**Written task**
No images, please. Copy each entry below exactly as it reads.

*** Given data

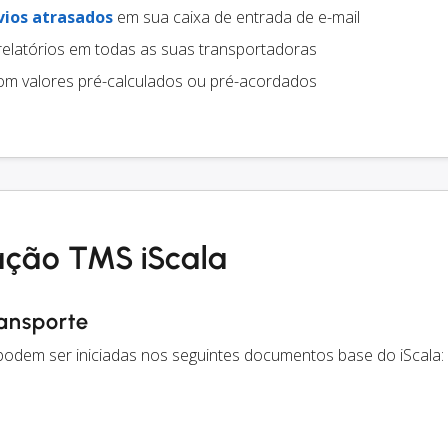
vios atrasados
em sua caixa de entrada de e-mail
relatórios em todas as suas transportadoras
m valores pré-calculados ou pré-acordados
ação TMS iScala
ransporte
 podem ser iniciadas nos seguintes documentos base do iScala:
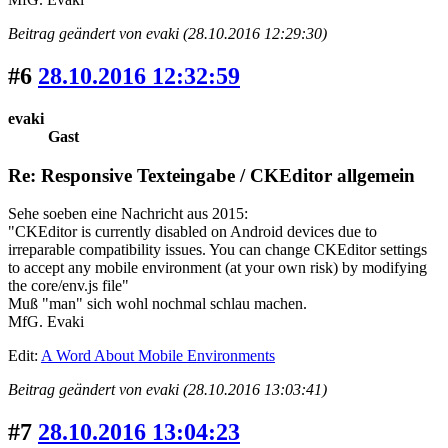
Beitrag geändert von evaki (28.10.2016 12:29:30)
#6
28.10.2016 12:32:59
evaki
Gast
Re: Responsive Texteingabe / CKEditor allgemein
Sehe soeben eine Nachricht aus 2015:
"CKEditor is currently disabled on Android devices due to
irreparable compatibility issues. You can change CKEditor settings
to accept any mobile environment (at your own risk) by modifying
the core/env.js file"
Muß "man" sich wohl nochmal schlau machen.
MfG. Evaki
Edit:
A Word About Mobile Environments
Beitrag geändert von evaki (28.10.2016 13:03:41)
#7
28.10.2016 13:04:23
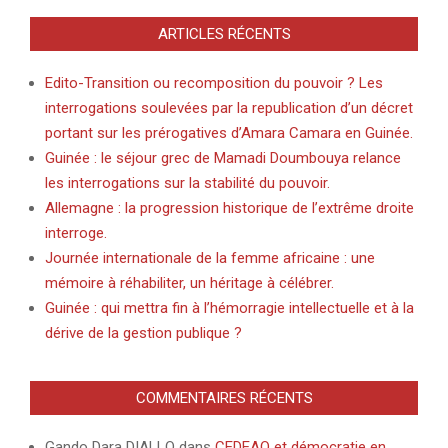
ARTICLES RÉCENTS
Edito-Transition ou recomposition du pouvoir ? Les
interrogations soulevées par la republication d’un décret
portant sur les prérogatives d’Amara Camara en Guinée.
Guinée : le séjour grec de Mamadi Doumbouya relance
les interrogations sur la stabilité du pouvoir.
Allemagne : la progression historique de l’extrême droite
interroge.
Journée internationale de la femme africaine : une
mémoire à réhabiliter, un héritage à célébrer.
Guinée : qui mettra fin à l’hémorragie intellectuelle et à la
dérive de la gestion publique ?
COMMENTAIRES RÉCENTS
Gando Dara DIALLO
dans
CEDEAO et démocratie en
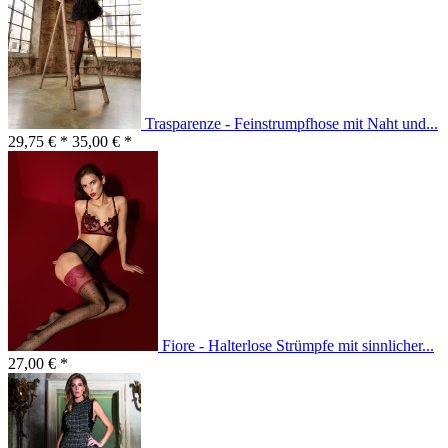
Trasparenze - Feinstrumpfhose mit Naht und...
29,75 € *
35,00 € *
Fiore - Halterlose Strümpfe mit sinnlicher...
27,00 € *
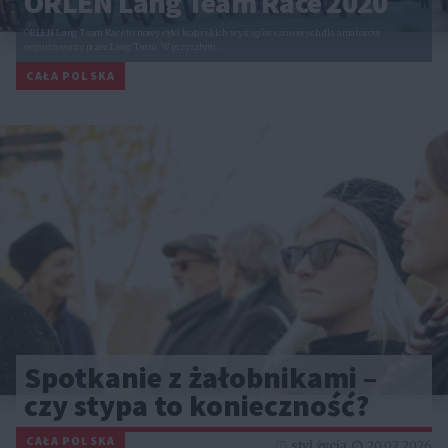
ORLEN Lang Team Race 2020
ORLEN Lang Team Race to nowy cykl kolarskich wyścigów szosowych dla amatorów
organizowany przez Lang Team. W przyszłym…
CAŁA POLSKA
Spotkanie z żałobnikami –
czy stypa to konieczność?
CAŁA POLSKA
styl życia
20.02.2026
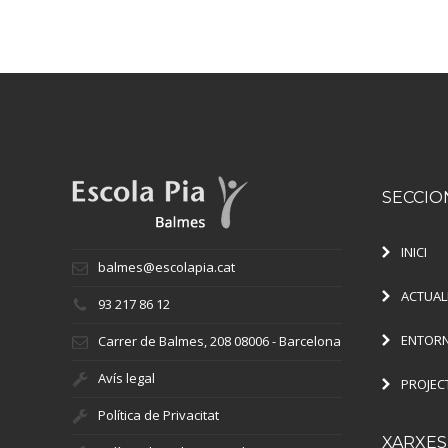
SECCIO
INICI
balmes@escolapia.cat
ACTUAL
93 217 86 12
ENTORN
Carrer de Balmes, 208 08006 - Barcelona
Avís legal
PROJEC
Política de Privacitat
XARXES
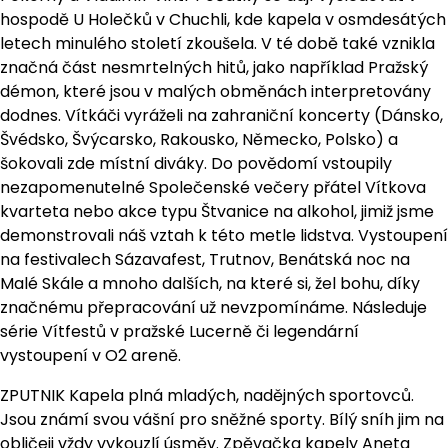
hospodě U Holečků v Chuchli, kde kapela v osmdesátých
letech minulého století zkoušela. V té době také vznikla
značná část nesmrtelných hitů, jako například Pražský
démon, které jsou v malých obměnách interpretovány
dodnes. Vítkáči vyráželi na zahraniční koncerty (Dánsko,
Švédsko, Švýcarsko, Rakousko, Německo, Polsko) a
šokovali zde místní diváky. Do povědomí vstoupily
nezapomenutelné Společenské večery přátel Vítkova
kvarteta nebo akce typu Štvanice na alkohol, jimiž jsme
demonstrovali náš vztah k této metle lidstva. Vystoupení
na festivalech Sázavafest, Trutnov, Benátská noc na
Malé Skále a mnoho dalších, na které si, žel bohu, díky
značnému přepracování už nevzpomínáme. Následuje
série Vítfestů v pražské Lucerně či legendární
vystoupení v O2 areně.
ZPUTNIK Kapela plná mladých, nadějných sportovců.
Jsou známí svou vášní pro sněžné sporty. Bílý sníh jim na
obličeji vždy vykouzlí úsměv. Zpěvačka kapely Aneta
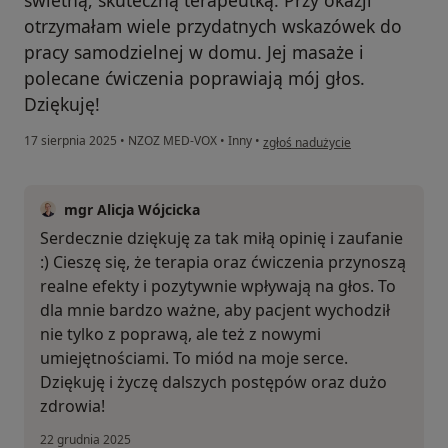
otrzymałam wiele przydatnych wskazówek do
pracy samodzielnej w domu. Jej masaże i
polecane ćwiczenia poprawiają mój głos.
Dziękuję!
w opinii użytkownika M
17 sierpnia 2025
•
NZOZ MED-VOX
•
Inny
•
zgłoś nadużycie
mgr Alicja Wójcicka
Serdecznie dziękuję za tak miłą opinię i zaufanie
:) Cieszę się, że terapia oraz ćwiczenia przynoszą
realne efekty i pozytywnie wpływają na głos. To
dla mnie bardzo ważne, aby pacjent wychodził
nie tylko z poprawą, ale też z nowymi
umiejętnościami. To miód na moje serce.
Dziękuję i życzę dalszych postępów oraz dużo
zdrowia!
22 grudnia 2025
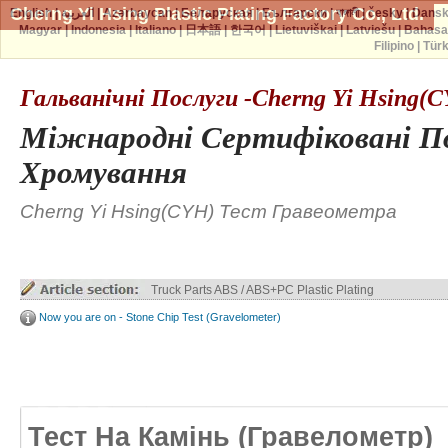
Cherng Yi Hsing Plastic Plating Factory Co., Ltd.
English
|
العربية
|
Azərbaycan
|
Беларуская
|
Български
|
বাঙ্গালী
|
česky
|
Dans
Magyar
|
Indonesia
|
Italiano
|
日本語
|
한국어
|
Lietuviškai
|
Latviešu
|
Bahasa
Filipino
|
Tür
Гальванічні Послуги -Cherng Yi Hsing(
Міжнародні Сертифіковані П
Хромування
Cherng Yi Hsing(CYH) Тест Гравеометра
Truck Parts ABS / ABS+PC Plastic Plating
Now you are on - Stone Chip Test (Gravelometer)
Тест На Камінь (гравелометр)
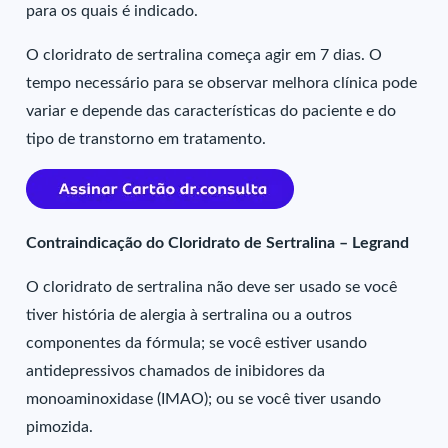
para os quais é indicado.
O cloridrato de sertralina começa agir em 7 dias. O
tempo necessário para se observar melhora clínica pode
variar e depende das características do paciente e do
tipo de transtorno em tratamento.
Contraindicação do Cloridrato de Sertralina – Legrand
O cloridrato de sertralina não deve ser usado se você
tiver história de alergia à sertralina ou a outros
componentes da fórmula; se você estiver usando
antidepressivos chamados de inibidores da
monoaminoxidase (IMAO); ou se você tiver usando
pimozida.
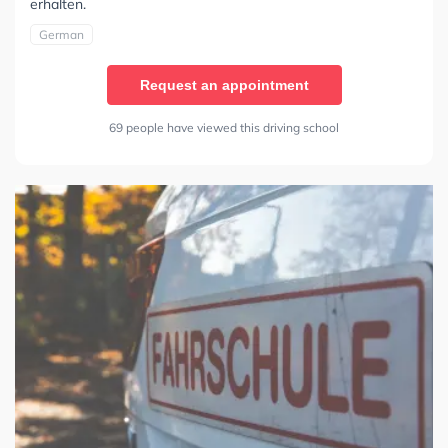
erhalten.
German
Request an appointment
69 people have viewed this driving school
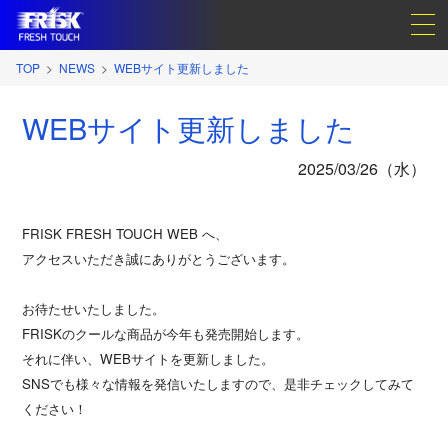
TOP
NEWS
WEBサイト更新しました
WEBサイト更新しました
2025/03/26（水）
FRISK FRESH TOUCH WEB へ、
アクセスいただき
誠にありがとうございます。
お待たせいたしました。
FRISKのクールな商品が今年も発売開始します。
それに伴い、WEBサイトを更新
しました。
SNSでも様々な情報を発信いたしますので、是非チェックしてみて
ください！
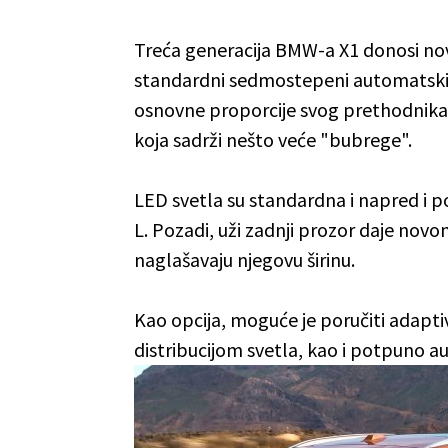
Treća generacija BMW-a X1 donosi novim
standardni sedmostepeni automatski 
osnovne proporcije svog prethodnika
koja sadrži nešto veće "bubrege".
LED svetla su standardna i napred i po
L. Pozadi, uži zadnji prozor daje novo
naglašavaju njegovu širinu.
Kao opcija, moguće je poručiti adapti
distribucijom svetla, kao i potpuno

******

**Exercise output**
vios atrasados
em sua caixa de entrada de e-mail
relatórios em todas as suas transportadoras
m valores pré-calculados ou pré-acordados
ação TMS iScala
ransporte
 podem ser iniciadas nos seguintes documentos base do iScala:
Beitrag geändert von evaki (28.10.2016 12:29:30)
#6
28.10.2016 12:32:59
evaki
Gast
Re: Responsive Texteingabe / CKEditor allgemein
Sehe soeben eine Nachricht aus 2015:
"CKEditor is currently disabled on Android devices due to
irreparable compatibility issues. You can change CKEditor settings
to accept any mobile environment (at your own risk) by modifying
the core/env.js file"
Muß "man" sich wohl nochmal schlau machen.
MfG. Evaki
Edit:
A Word About Mobile Environments
Beitrag geändert von evaki (28.10.2016 13:03:41)
#7
28.10.2016 13:04:23
ARTICLES RÉCENTS
Edito-Transition ou recomposition du pouvoir ? Les
interrogations soulevées par la republication d’un décret
portant sur les prérogatives d’Amara Camara en Guinée.
Guinée : le séjour grec de Mamadi Doumbouya relance
les interrogations sur la stabilité du pouvoir.
Allemagne : la progression historique de l’extrême droite
interroge.
Journée internationale de la femme africaine : une
mémoire à réhabiliter, un héritage à célébrer.
Guinée : qui mettra fin à l’hémorragie intellectuelle et à la
dérive de la gestion publique ?
COMMENTAIRES RÉCENTS
Gando Dara DIALLO
dans
CEDEAO et démocratie en
Trasparenze - Feinstrumpfhose mit Naht und...
29,75 € *
35,00 € *
Fiore - Halterlose Strümpfe mit sinnlicher...
27,00 € *
ORLEN Lang Team Race 2020
ORLEN Lang Team Race to nowy cykl kolarskich wyścigów szosowych dla amatorów
organizowany przez Lang Team. W przyszłym…
CAŁA POLSKA
Spotkanie z żałobnikami –
czy stypa to konieczność?
CAŁA POLSKA
styl życia
20.02.2026
SECCIO
INICI
balmes@escolapia.cat
ACTUAL
93 217 86 12
ENTORN
Carrer de Balmes, 208 08006 - Barcelona
Avís legal
PROJEC
Política de Privacitat
XARXES
hospodě U Holečků v Chuchli, kde kapela v osmdesátých
letech minulého století zkoušela. V té době také vznikla
značná část nesmrtelných hitů, jako například Pražský
démon, které jsou v malých obměnách interpretovány
dodnes. Vítkáči vyráželi na zahraniční koncerty (Dánsko,
Švédsko, Švýcarsko, Rakousko, Německo, Polsko) a
šokovali zde místní diváky. Do povědomí vstoupily
nezapomenutelné Společenské večery přátel Vítkova
kvarteta nebo akce typu Štvanice na alkohol, jimiž jsme
demonstrovali náš vztah k této metle lidstva. Vystoupení
na festivalech Sázavafest, Trutnov, Benátská noc na
Malé Skále a mnoho dalších, na které si, žel bohu, díky
značnému přepracování už nevzpomínáme. Následuje
série Vítfestů v pražské Lucerně či legendární
vystoupení v O2 areně.
ZPUTNIK Kapela plná mladých, nadějných sportovců.
Jsou známí svou vášní pro sněžné sporty. Bílý sníh jim na
obličeji vždy vykouzlí úsměv. Zpěvačka kapely Aneta
otrzymałam wiele przydatnych wskazówek do
pracy samodzielnej w domu. Jej masaże i
polecane ćwiczenia poprawiają mój głos.
Dziękuję!
w opinii użytkownika M
17 sierpnia 2025
•
NZOZ MED-VOX
•
Inny
•
zgłoś nadużycie
mgr Alicja Wójcicka
Serdecznie dziękuję za tak miłą opinię i zaufanie
:) Cieszę się, że terapia oraz ćwiczenia przynoszą
realne efekty i pozytywnie wpływają na głos. To
dla mnie bardzo ważne, aby pacjent wychodził
nie tylko z poprawą, ale też z nowymi
umiejętnościami. To miód na moje serce.
Dziękuję i życzę dalszych postępów oraz dużo
zdrowia!
22 grudnia 2025
Cherng Yi Hsing Plastic Plating Factory Co., Ltd.
English
|
العربية
|
Azərbaycan
|
Беларуская
|
Български
|
বাঙ্গালী
|
česky
|
Dans
Magyar
|
Indonesia
|
Italiano
|
日本語
|
한국어
|
Lietuviškai
|
Latviešu
|
Bahasa
Filipino
|
Tür
Гальванічні Послуги -Cherng Yi Hsing(
Міжнародні Сертифіковані П
Хромування
Cherng Yi Hsing(CYH) Тест Гравеометра
Truck Parts ABS / ABS+PC Plastic Plating
Now you are on - Stone Chip Test (Gravelometer)
Тест На Камінь (гравелометр)
para os quais é indicado.
O cloridrato de sertralina começa agir em 7 dias. O
tempo necessário para se observar melhora clínica pode
variar e depende das características do paciente e do
tipo de transtorno em tratamento.
Contraindicação do Cloridrato de Sertralina – Legrand
O cloridrato de sertralina não deve ser usado se você
tiver história de alergia à sertralina ou a outros
componentes da fórmula; se você estiver usando
antidepressivos chamados de inibidores da
monoaminoxidase (IMAO); ou se você tiver usando
pimozida.
erhalten.
German
Request an appointment
69 people have viewed this driving school
TOP
NEWS
WEBサイト更新しました
WEBサイト更新しました
2025/03/26（水）
FRISK FRESH TOUCH WEB へ、
アクセスいただき
誠にありがとうございます。
お待たせいたしました。
FRISKのクールな商品が今年も発売開始します。
それに伴い、WEBサイトを更新
しました。
SNSでも様々な情報を発信いたしますので、是非チェックしてみて
ください！
Treća generacija BMW-a X1 donosi novim
standardni sedmostepeni automatski 
osnovne proporcije svog prethodnika
koja sadrži nešto veće "bubrege".
LED svetla su standardna i napred i po
L. Pozadi, uži zadnji prozor daje novo
naglašavaju njegovu širinu.
Kao opcija, moguće je poručiti adapti
distribucijom svetla, kao i potpuno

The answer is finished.